The beleaguered U.S. dollar, which has weakened about 50% versus the euro and about 11% versus the British pound since 2002, is down but hardly out.
The dollar has rallied in the past two months versus the euro (up 8%) and pound (up about 4%), on renewed concern about sovereign debt in Europe. This time, the concern is about Portugal's debt, and the impact continued credit market woes would have on both euro-zone and United Kingdom GDP growth.
On Tuesday, Portugal's Prime Minister Jose Socrates said his country will not need a bail-out, and its budget deficit will be lower than forecast, Bloomberg News reported. He said rumors that the country needs aid are helping "speculators" while hurting Portugal and driving down the euro.
The euro initially weakened against the dollar before reversing and strengthening about two-tenths of cent to $1.2971 on Tuesday at mid-day; the pound also strengthened about one-half cent to $1.5620.

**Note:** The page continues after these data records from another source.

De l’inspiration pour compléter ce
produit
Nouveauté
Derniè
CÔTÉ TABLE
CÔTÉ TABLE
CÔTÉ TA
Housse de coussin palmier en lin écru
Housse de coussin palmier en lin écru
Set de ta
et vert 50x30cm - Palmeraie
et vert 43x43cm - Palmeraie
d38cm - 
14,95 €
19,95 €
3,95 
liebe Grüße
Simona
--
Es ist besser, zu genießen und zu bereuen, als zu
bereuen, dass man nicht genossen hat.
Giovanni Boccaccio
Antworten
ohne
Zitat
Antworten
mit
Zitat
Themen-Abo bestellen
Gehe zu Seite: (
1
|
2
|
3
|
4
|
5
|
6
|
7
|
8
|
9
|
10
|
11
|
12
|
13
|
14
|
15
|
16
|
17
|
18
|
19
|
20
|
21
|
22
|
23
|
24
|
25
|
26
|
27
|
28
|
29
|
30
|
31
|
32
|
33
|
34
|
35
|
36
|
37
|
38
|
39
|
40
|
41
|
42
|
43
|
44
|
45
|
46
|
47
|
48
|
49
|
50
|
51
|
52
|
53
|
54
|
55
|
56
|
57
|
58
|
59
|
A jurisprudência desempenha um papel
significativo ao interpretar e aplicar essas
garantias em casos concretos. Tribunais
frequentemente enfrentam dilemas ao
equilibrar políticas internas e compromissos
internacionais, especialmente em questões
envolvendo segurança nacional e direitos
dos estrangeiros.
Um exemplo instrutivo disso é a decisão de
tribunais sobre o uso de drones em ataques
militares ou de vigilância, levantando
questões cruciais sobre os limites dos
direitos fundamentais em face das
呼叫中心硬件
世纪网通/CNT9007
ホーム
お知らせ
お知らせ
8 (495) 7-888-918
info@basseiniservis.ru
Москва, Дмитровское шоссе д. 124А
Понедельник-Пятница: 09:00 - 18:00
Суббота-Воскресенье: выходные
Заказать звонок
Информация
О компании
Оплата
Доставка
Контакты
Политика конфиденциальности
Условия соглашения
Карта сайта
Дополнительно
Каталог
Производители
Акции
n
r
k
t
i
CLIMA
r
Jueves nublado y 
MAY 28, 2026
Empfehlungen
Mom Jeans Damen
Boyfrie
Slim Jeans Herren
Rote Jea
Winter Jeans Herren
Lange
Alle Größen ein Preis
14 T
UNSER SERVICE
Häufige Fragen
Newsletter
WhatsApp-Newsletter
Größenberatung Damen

Market Analysis: The dollar is benefiting from continued sovereign debt concerns, and from an accelerating U.S. economic recovery, which will boost U.S. corporate earnings -- making dollar-denominated investments more attractive.
Put the risk of Portugal accessing bail-out funds at a 2 on scale of 10, with 10 being a full bail-out.

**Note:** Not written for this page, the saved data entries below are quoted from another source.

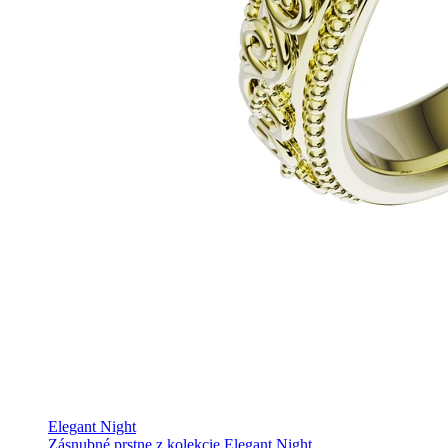
Elegant Night
Zásnubné prstne z kolekcie Elegant Night.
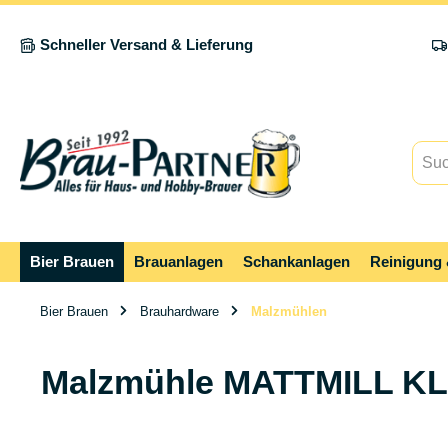
springen
Zur Hauptnavigation springen
Schneller Versand & Lieferung
Bier Brauen
Brauanlagen
Schankanlagen
Reinigung 
Bier Brauen
Brauhardware
Malzmühlen
Malzmühle MATTMILL KL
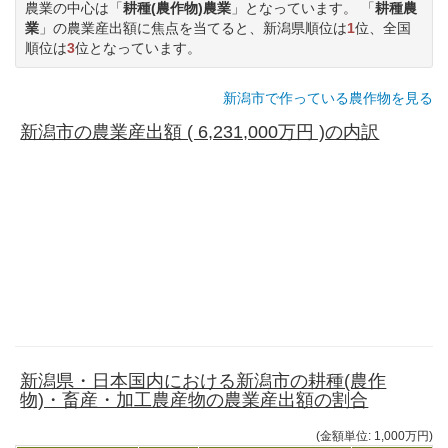
農業の中心は「
耕種(農作物)農業
」となっています。 「
耕種農
業
」の農業産出額に焦点を当てると、新潟県順位は
1
位、全国
順位は
3
位となっています。
新潟市で作っている農作物を見る
新潟市の農業産出額 ( 6,231,000万円 )の内訳
新潟県・日本国内における新潟市の耕種(農作
物)・畜産・加工農産物の農業産出額の割合
(金額単位: 1,000万円)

Ireland also strongly denied that it would need a bail-out, before accepting a €85 billion or $111 billion line of credit from European officials. Portugal, however, is in better shape than Ireland. Even so, if investors continue to flee Portuguese debt, interest rates may rise to a point that forces the nation to accept an aid package, which is what happened to Ireland. Among other features, the European Financial Stability Facility's aid to Ireland frees it from having to attract private funds (with their high borrowing rates) for several years.